Y a t-il des gens avec qui tu partages cette passion dans le milieu où tu évolues ? Culture et football n'ont jamais fait bon ménage dans ce pays ? Beaucoup de musiciens aiment le football. Sans doute parce que l'ambiance des stades rappelle les salles de concert. On joue également devant son public et les gens font parfois la « ola ». Alors découvrir un stade ou une salle de concert, c'est un peu la même chose. Mais c'est vrai que je dois être un des seuls à visiter des stades et les reproduire en maquette. En tous cas, j'ai l'impression que la culture et le football se rapprochent de nos jours. Le football m'a permis de connaître parfaitement et de manière ludique la géographie. On peut aimer le foot, et par conséquent les stades, sans être forcément un bourrin. La culture est maintenant de plus en plus large et le football, véritable phénomène de société, y à sa place.
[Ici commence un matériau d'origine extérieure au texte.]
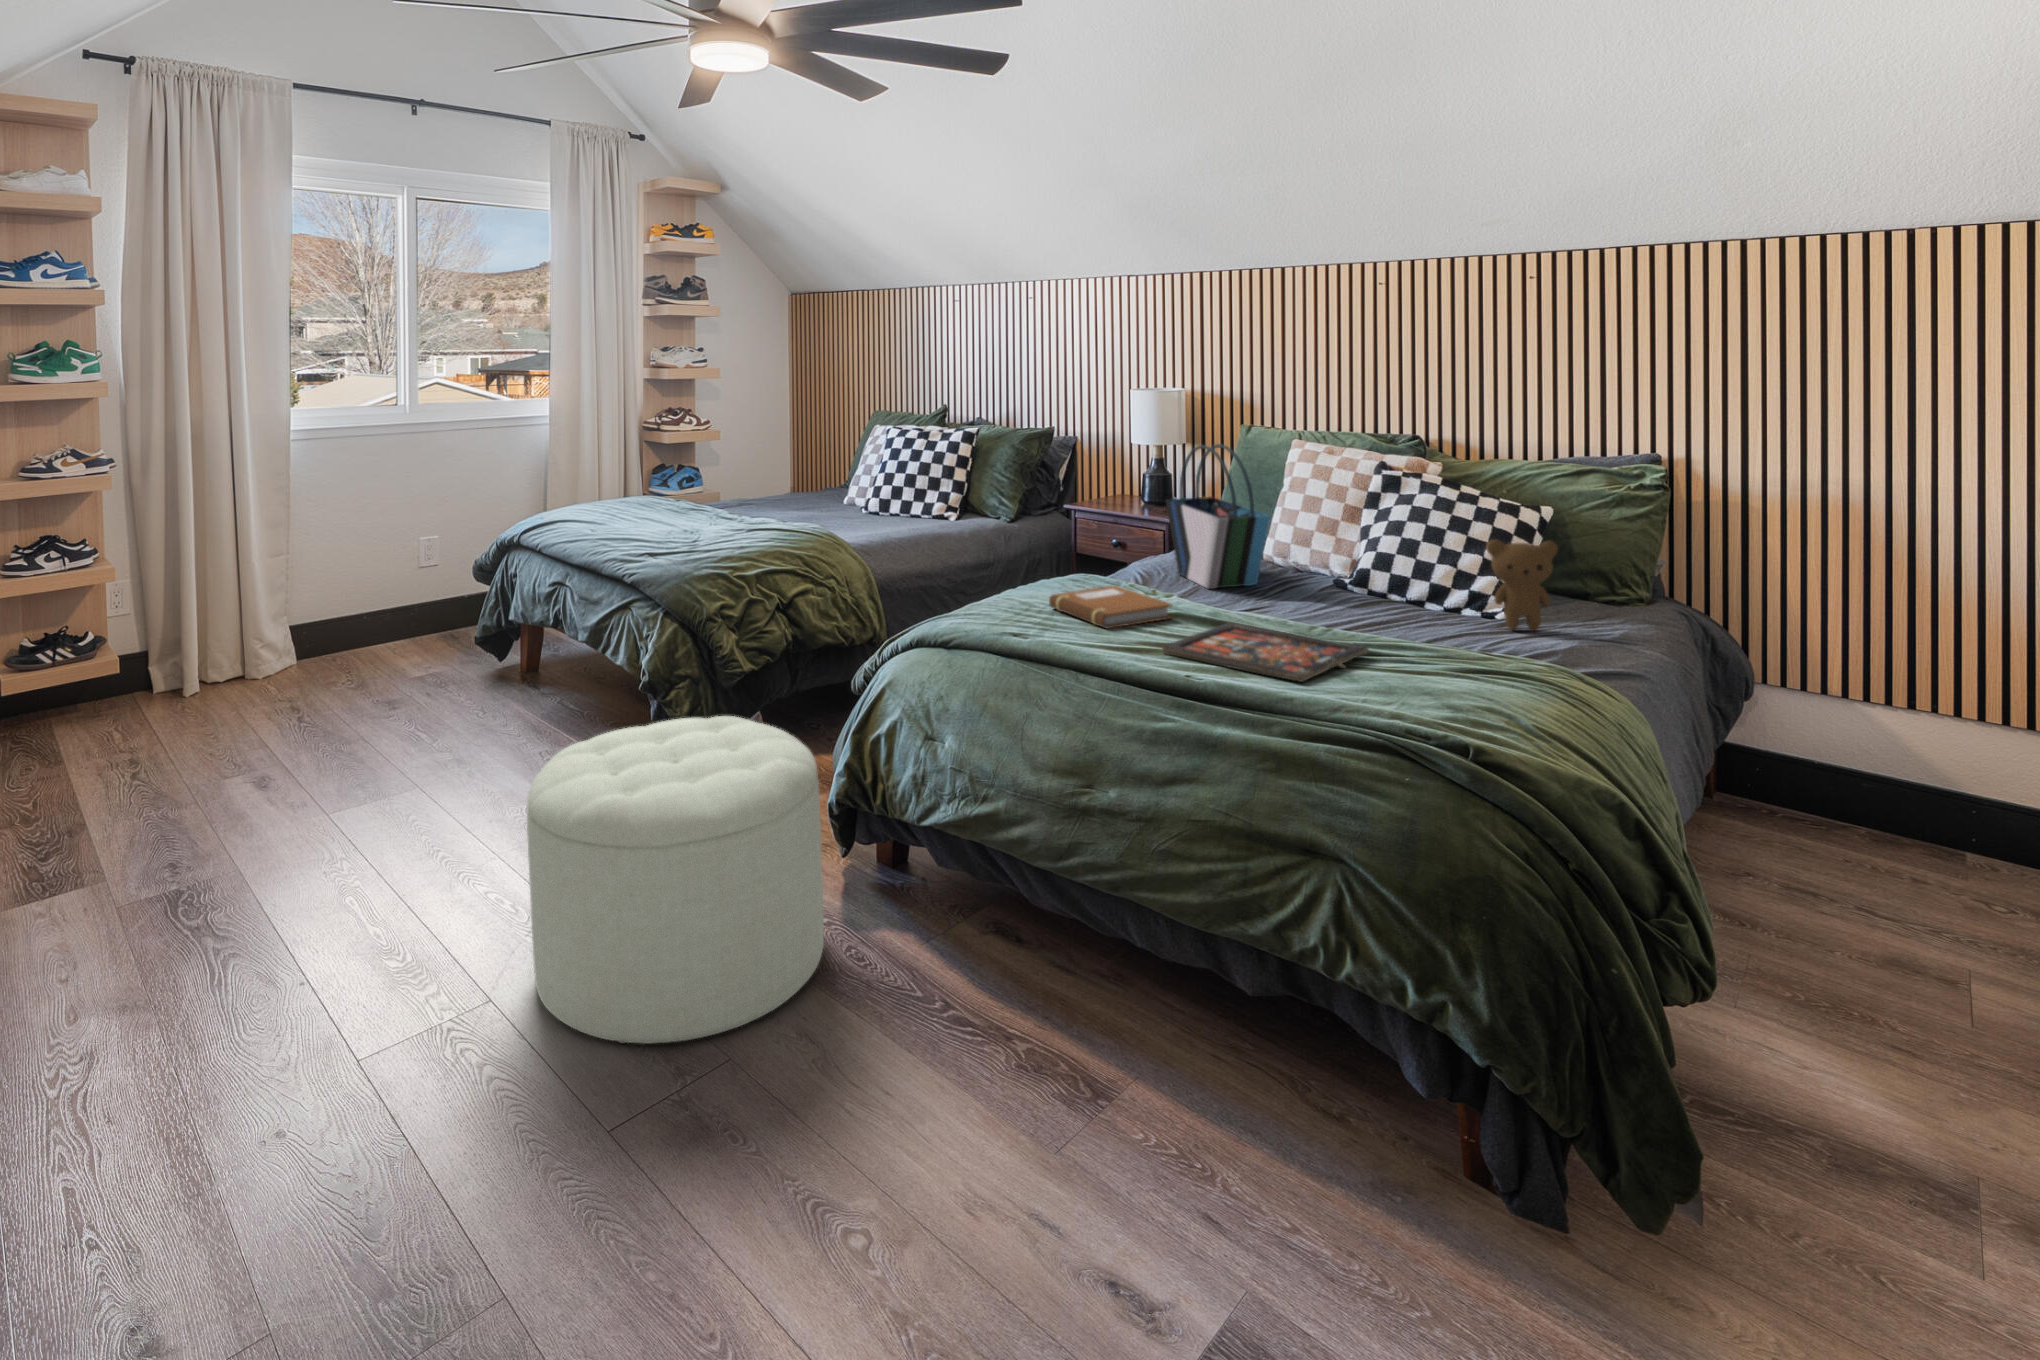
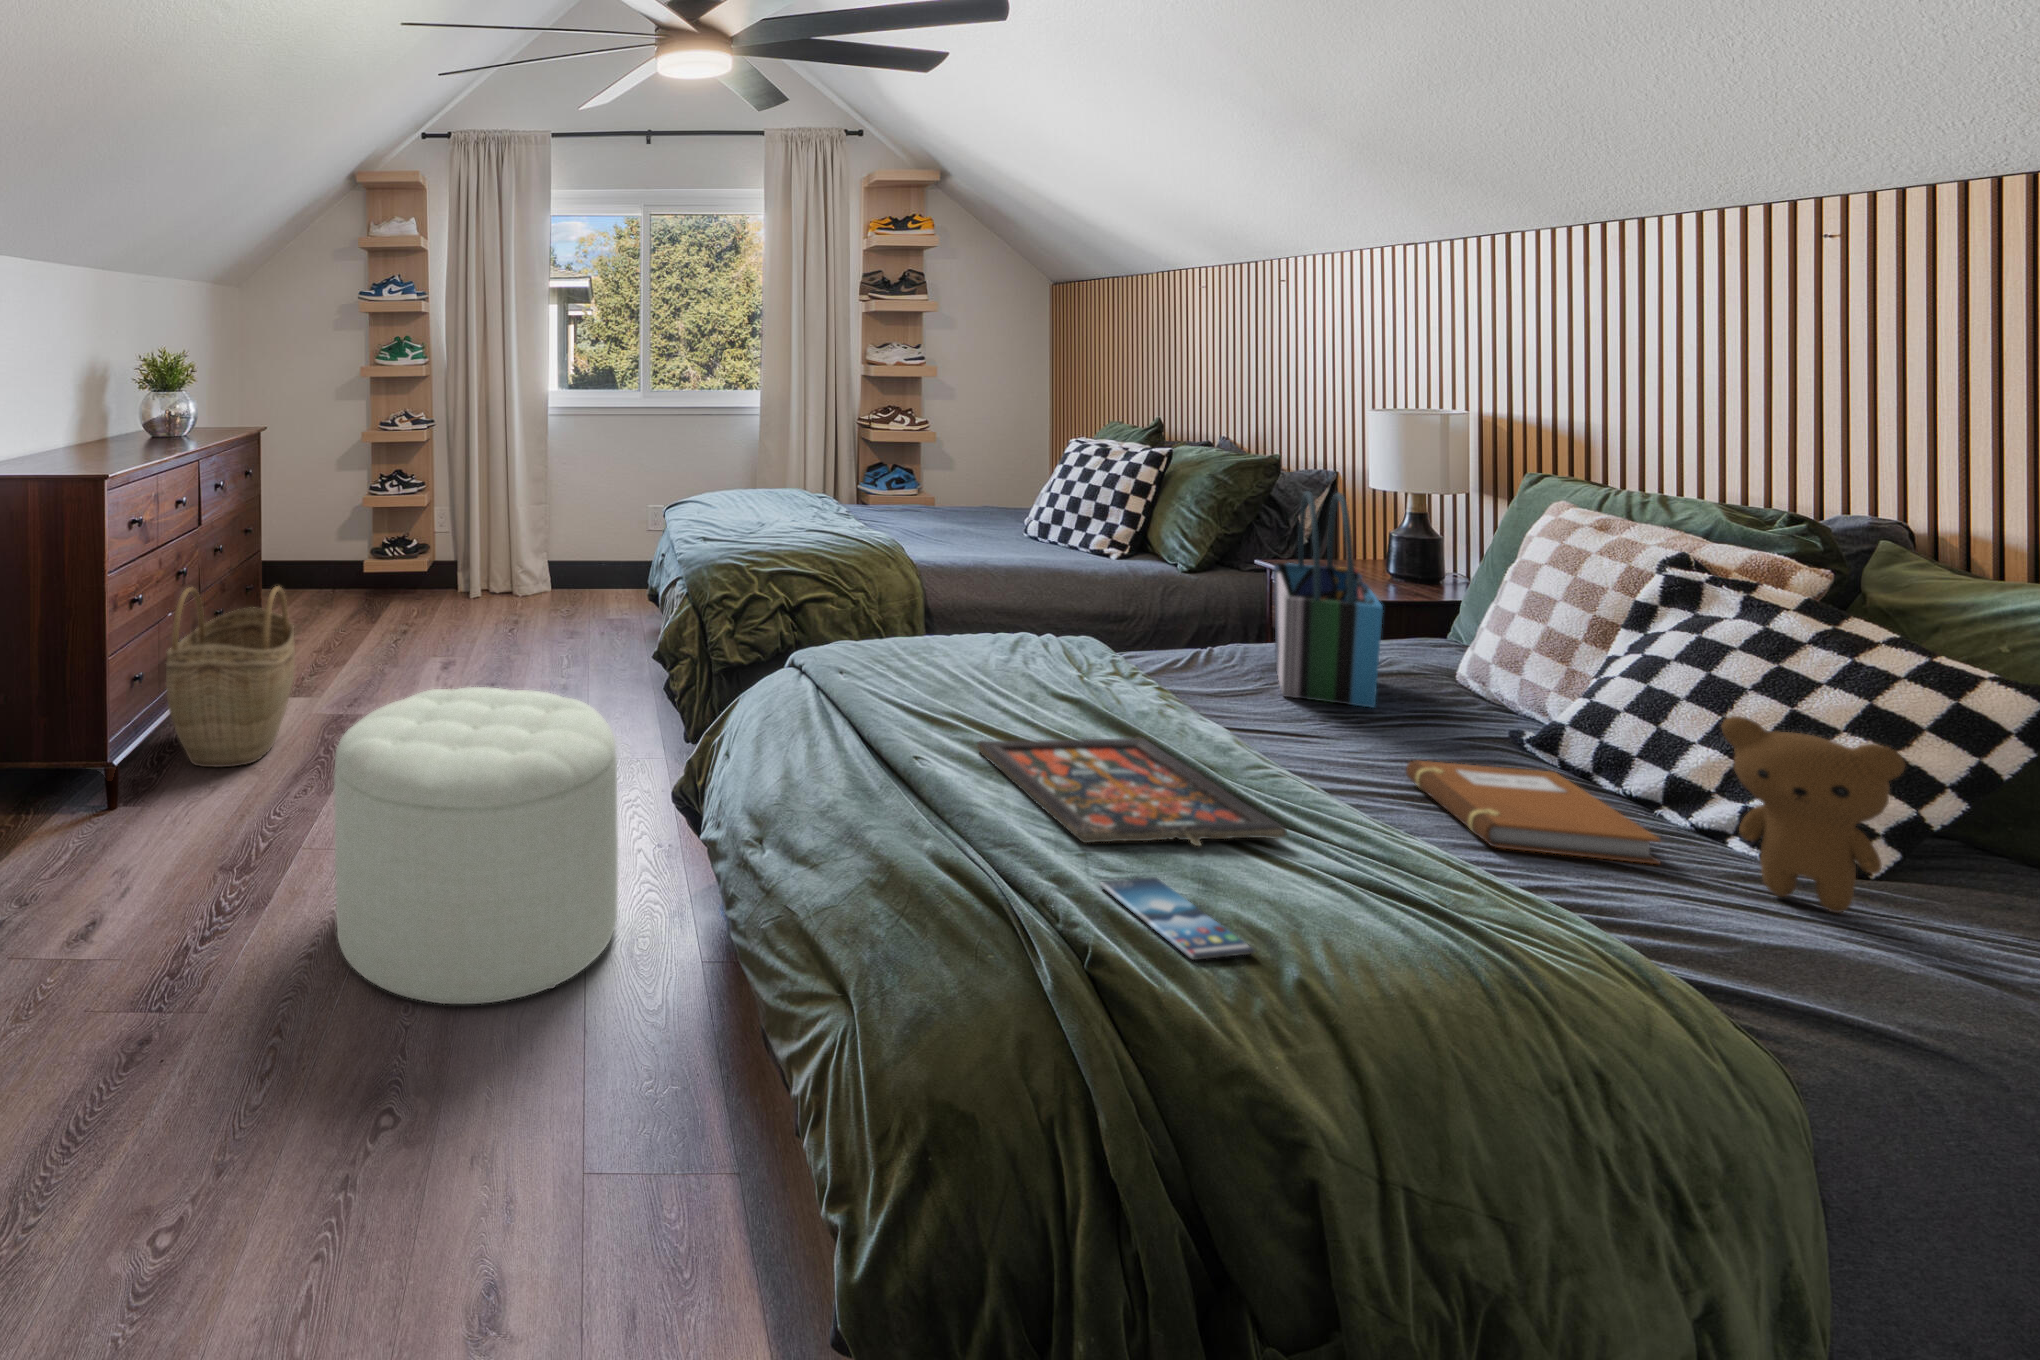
notebook: present [1049,585,1172,628] -> present [1406,761,1660,864]
smartphone: none [1346,687,1447,716] -> present [1100,877,1255,960]
woven basket: none [38,694,223,956] -> present [166,586,295,767]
Le premier stade dans lequel tu as mis les pieds ? Le premier stade que j'ai visité, c'est le stade Gerland à Lyon en 1983 avec mon père.

L'émotion la plus forte que tu as connu dans un stade ? Dans un stade vide, c'est sans doute celle que j'ai connu en pénétrant sur la pelouse du vieux stadio Comunale à Turin. A chaque pas, je me transformais en Platini et je revoyais tous ses coups-francs magiques qui s'écrasaient dans ces filets à la forme caractéristique. Le stades de Berlin et de Nüremberg pour des raisons bien plus tristes m'ont également beaucoup marqué. Par contre dans un stade plein, je citerai Geoffroy-Guichard où mon père m'avait emmené en 1984. C'était le premier match de foot auquel il allait assister, et pour moi aussi. J'avais tout juste dix ans. Et ce soir-là, Platini pour son retour à St-Etienne avec sa si belle équipe de France allait donner un récital à cette accrocheuse équipe de Yougoslavie. C'était durant l'Euro. Trois buts merveilleux dont je me souviendrai toute ma vie.

Le Parc Gaston Gérard à Dijon, tu connais ? As-tu déjà eu l'occasion d'y faire une visite ? Et oui, je connais le Parc Gaston Gérard avec sa piste d'athlétisme (avant sa rénovation, ndlr) et ses tribunes latérales couvertes. Il y a de grands espaces verts autour. Je l'ai visité après un concert à La Vapeur il y a quelques années...

Dernière question. Peux-tu me situer ces stades : Auguste Delaune ? Marcel Saupin ? Emile Albeau et Yves Jaguin ? Auguste Delaune c'est Reims. Saupin, c'est Nantes. Albeau c'est Sedan et Jaguin, c'est le vieux stade de Guingamp.